====== Document extract ======
See full API as well as CHANGELOG.

Note: this package requires cgo, so make sure you set CGO_ENABLED=1 before building.

Try the example app!

Have go v1.12+ or higher installed? Here's an example to get started on macOS:

git clone https://github.com/getlantern/systray
cd systray/example
env GO111MODULE=on go build
./example

On Windows, you should build like this:

env GO111MODULE=on go build -ldflags "-H=windowsgui"

Now look for Awesome App in your menu bar!

Awesome App screenshot

The Webview example

The code under webview_example is to demostrate how it can co-exist with other UI elements. Note that the example doesn't work on macOS versions older than 10.15 Catalina.

Platform notes

Linux

sudo apt-get install gcc libgtk-3-dev libayatana-appindicator3-dev

On Linux Mint, libxapp-dev is also required.

If you need to support the older libappindicator3 library instead, you can pass the build flag legacy_appindicator when building. For example:

go build -tags=legacy_appindicator

To build webview_example, you also need to install libwebkit2gtk-4.0-dev and remove webview_example/rsrc.syso which is required on Windows.
======
Check your understanding:
A - According to the systray build notes, which extra package does Linux Mint require?
B - Write a continuation of the systray build notes, starting after their final sentence.
The data that comes after this text plays no part in what is asked here.
====== Stored data ======
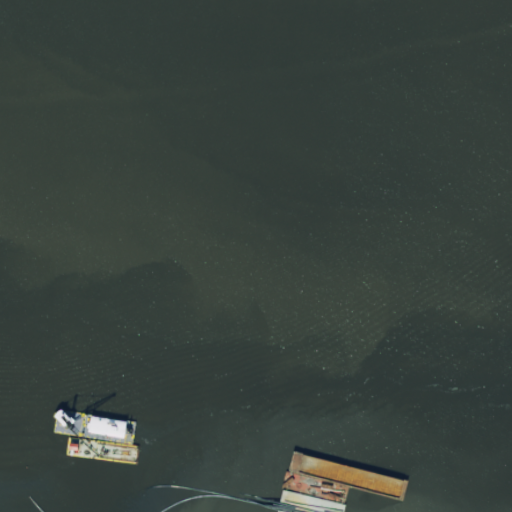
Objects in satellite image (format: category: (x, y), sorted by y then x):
river: (253, 318)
======
Answer set:
A - Linux Mint also requires libxapp-dev.

B -
Windows

go build -ldflags -H=windowsgui

macOS

On macOS, you will need to create an application bundle to wrap the binary; simply folders with the following minimal structure and assets:

SystrayApp.app/
  Contents/
    Info.plist
    MacOS/
      go-executable
    Resources/
      SystrayApp.icns

When running as an app bundle, you may want to add one or both of the following to your Info.plist:

<!-- avoid having a blurry icon and text -->
	<key>NSHighResolutionCapable</key>
	<string>True</string>

	<!-- avoid showing the app on the Dock -->
	<key>LSUIElement</key>
	<string>1</string>

Consult the Official Apple Documentation here.

On macOS, it's possible to set the underlying NSStatusItemBehavior with systray.SetRemovalAllowed(true). When enabled, the user can cmd-drag the icon off the menu bar.